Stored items
-*-
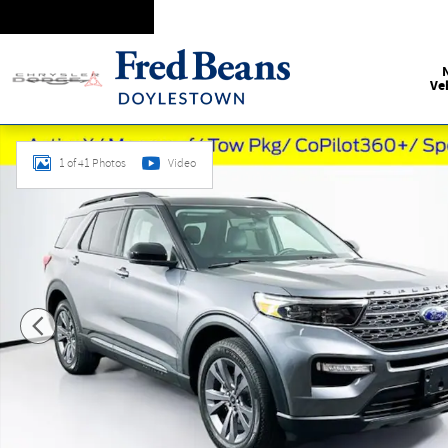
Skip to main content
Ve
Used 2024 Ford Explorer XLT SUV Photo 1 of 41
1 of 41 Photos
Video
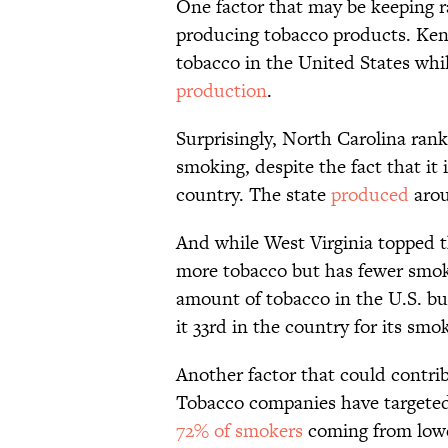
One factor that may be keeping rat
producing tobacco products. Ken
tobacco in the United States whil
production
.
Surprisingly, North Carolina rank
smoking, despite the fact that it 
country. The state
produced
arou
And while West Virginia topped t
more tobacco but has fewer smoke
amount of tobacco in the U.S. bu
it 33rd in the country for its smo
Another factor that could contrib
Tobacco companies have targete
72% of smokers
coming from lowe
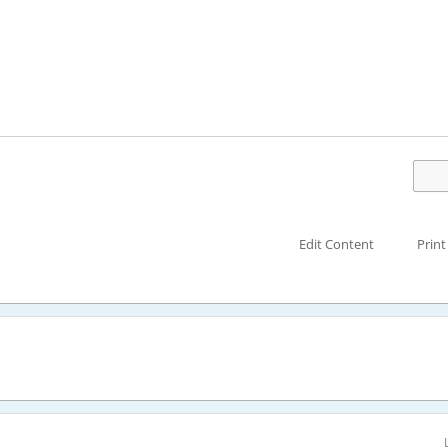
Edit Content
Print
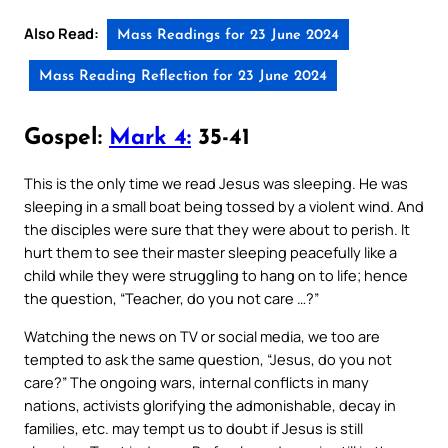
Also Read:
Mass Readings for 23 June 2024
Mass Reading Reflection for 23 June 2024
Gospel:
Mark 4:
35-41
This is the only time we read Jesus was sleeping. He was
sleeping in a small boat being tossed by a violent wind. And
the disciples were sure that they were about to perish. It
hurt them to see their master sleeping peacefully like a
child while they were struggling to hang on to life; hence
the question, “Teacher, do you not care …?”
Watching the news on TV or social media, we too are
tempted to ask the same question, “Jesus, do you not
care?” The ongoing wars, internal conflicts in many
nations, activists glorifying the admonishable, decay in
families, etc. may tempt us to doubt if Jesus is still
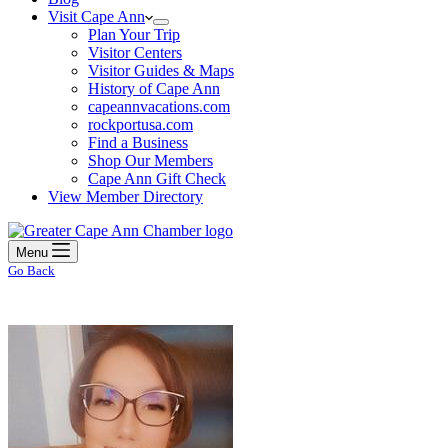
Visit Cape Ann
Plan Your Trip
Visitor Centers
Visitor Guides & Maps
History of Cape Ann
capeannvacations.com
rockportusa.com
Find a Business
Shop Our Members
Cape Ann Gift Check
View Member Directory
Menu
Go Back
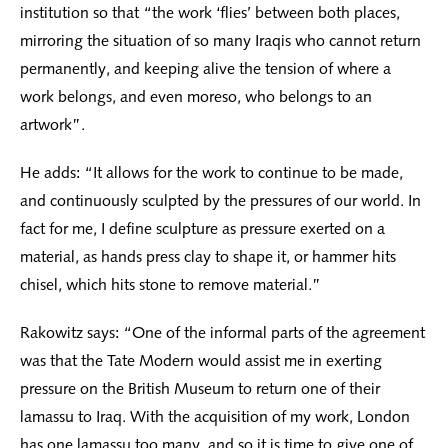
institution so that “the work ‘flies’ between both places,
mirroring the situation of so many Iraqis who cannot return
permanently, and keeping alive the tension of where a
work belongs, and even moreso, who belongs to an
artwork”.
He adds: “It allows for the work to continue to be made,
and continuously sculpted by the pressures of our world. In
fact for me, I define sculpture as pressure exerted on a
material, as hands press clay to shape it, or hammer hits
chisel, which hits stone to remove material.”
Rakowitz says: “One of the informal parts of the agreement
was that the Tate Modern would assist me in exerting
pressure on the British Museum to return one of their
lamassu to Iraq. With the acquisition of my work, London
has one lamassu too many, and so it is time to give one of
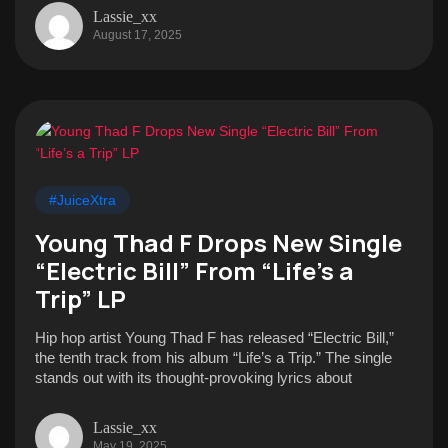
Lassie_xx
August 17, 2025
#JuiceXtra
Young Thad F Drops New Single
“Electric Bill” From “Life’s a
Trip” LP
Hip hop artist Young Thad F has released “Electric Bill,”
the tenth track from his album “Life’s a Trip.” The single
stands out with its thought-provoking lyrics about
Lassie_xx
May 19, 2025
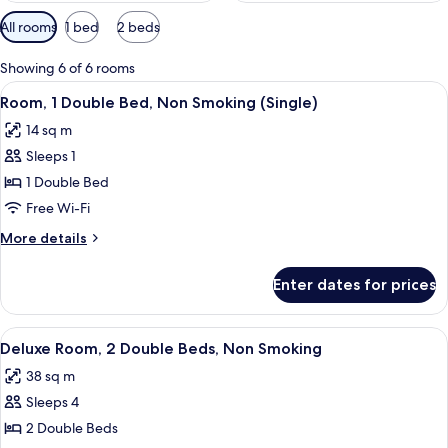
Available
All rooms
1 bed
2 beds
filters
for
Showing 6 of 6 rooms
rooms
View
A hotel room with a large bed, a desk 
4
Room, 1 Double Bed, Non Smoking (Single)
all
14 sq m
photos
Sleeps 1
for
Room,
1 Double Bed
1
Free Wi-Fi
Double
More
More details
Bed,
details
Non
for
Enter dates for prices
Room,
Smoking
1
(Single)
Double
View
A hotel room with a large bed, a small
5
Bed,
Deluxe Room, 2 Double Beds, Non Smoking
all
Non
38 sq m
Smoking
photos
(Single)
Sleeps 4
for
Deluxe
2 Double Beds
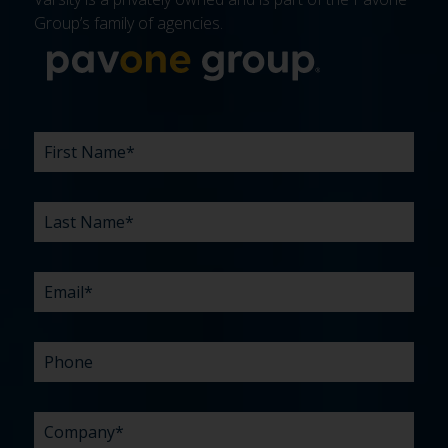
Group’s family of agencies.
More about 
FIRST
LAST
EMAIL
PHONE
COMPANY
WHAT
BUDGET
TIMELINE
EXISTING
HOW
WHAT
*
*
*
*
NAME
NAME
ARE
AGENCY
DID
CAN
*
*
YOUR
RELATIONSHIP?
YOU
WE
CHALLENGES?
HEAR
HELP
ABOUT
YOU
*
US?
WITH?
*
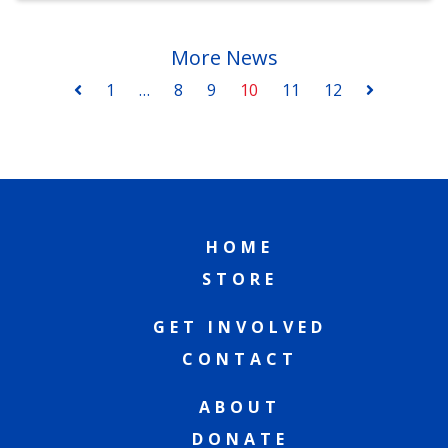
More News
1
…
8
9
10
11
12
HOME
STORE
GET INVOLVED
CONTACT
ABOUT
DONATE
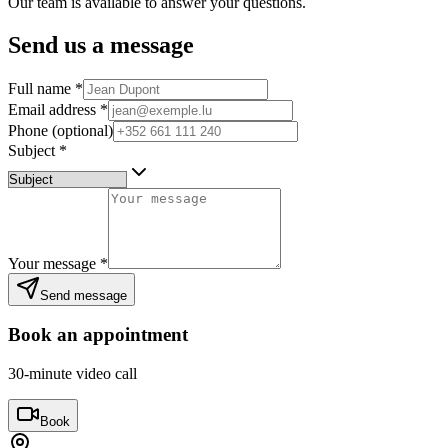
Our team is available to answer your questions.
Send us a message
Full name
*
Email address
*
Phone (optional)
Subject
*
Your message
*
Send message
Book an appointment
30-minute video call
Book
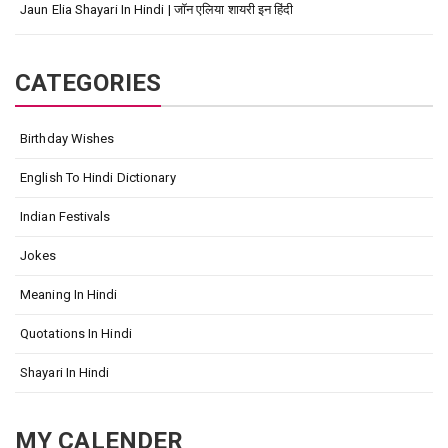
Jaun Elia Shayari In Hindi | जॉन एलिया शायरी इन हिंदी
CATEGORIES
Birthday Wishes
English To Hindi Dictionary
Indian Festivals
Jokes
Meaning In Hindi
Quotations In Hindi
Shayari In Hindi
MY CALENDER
-*-
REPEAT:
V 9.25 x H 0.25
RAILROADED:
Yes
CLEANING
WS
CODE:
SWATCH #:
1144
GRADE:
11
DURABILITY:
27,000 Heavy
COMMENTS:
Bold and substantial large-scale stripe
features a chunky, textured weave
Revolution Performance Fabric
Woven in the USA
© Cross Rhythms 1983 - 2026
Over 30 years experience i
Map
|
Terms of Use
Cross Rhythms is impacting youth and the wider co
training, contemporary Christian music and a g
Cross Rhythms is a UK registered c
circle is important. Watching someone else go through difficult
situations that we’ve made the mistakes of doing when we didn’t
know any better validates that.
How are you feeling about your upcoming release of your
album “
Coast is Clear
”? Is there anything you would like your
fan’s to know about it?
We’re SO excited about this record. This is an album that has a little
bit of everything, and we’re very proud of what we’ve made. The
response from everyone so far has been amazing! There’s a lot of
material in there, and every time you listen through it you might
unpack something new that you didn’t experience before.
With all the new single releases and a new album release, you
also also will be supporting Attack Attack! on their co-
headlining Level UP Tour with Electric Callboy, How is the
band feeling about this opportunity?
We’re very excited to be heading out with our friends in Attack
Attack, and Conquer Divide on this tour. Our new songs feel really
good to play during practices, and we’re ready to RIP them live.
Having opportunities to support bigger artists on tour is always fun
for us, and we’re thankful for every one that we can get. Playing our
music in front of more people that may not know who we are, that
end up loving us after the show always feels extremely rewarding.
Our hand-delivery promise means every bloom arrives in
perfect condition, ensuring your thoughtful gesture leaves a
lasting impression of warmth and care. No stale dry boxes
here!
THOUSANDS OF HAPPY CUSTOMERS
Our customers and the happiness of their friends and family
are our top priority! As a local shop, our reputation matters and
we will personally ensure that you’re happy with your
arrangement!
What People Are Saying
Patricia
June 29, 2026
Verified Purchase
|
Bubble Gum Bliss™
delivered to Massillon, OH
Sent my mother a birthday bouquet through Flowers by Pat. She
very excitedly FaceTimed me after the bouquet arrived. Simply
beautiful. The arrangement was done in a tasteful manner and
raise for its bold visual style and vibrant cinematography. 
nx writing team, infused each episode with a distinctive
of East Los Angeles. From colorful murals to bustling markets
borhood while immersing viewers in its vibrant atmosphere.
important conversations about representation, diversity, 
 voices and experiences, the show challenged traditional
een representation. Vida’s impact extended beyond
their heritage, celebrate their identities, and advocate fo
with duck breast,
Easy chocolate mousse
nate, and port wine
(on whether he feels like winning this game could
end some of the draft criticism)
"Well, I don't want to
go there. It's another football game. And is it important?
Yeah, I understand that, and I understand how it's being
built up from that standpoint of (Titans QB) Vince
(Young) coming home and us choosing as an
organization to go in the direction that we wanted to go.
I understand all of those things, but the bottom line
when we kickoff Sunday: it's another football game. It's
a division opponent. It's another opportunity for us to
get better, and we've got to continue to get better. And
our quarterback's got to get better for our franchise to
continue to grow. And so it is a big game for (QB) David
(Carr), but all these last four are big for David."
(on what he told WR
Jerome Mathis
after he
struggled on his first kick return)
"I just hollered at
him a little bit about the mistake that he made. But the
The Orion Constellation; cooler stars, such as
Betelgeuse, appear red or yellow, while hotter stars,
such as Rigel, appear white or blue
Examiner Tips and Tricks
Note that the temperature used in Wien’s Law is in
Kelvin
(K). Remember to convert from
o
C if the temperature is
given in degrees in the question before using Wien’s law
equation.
-*-
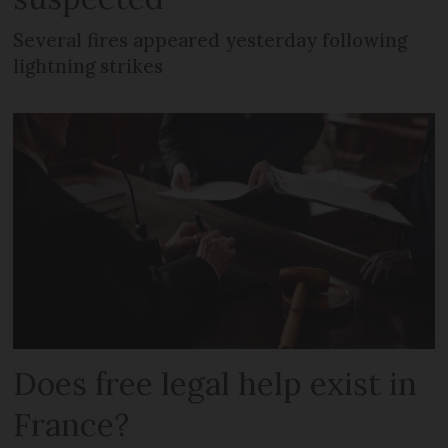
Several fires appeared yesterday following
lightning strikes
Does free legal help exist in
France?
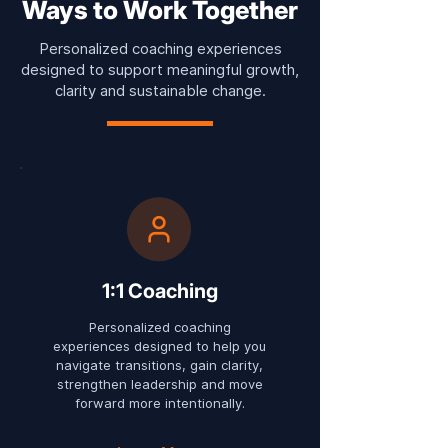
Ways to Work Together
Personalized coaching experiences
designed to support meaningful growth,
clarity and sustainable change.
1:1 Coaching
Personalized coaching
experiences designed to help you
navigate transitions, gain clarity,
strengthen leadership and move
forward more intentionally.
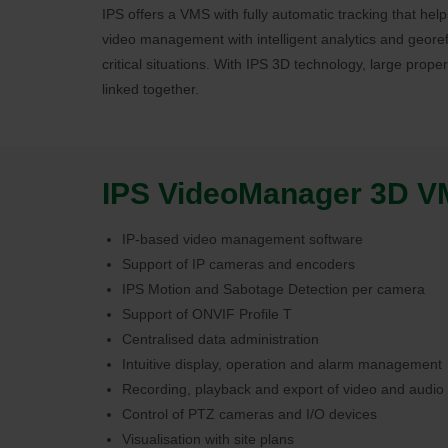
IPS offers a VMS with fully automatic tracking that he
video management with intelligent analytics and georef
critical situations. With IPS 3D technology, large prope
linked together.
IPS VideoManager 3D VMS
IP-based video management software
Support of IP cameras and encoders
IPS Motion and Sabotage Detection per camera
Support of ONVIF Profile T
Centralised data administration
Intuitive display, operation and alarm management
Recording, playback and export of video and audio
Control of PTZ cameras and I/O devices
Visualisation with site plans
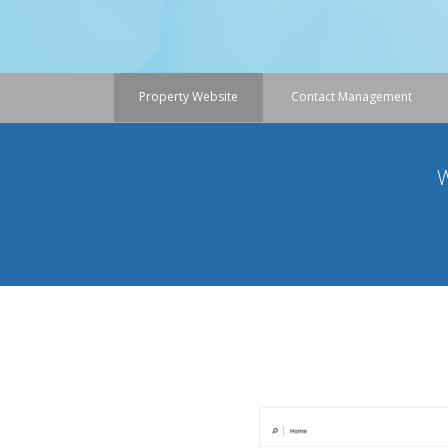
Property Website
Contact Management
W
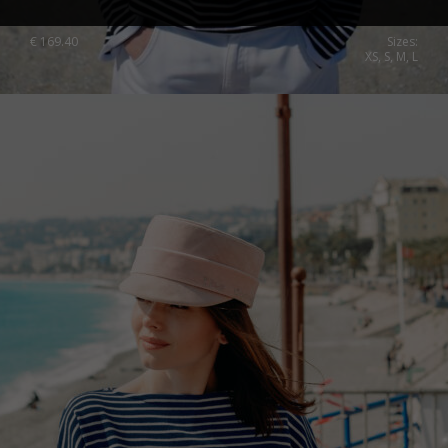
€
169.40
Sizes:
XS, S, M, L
-*-
**REQUEST**
Copy out the lines from the entries word for word, starting at the line that contains "Ways to Work Together" and ending at the line that contains "forward more intentionally.", with both of those lines included.

**OUTPUT FOR THIS EXERCISE**
Ways to Work Together
Personalized coaching experiences
designed to support meaningful growth,
clarity and sustainable change.
1:1 Coaching
Personalized coaching
experiences designed to help you
navigate transitions, gain clarity,
strengthen leadership and move
forward more intentionally.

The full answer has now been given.